== WHAT YOU SHOULD DO ==
Retype the lines from the first one in the records down to the line containing "#5 cup [453,282,515,373]", counting both, and leave out any pictures.

== RECORD EXTRACTS ==
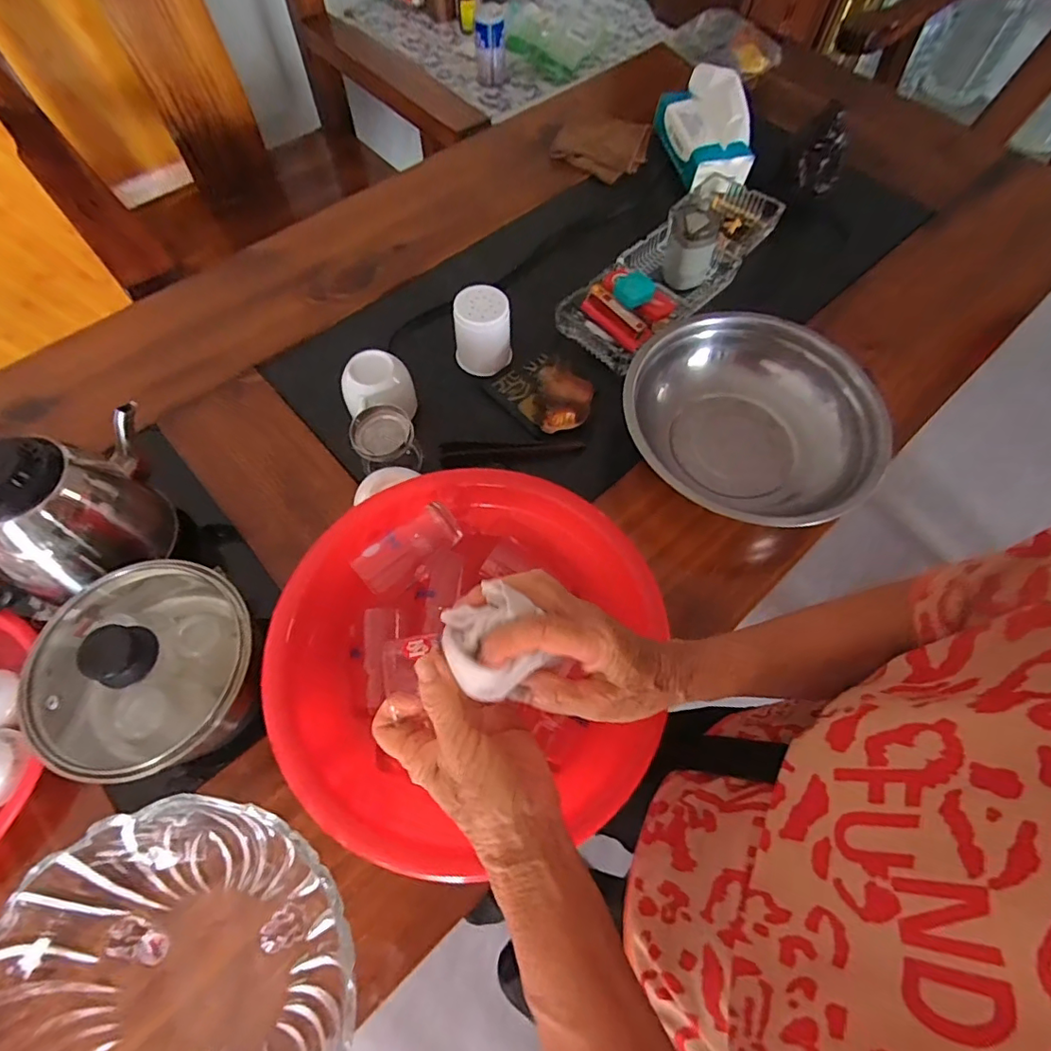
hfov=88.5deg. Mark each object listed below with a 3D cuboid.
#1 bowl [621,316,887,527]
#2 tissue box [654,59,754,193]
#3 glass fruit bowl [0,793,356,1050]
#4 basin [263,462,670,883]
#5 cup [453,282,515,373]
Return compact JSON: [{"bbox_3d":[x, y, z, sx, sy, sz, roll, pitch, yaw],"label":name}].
[{"bbox_3d":[0.233,-0.106,0.571,0.255,0.067,0.244,1,65,-1],"label":"bowl"},{"bbox_3d":[0.270,-0.592,0.800,0.099,0.082,0.174,-20,67,-11],"label":"tissue box"},{"bbox_3d":[-0.232,0.310,0.352,0.213,0.090,0.220,1,65,-1],"label":"glass fruit bowl"},{"bbox_3d":[-0.047,0.107,0.456,0.292,0.098,0.299,1,65,-1],"label":"basin"},{"bbox_3d":[-0.050,-0.229,0.631,0.068,0.071,0.062,-6,65,-4],"label":"cup"}]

== OUTPUT OF THE TASK ==
hfov=88.5deg. Mark each object listed below with a 3D cuboid.
#1 bowl [621,316,887,527]
#2 tissue box [654,59,754,193]
#3 glass fruit bowl [0,793,356,1050]
#4 basin [263,462,670,883]
#5 cup [453,282,515,373]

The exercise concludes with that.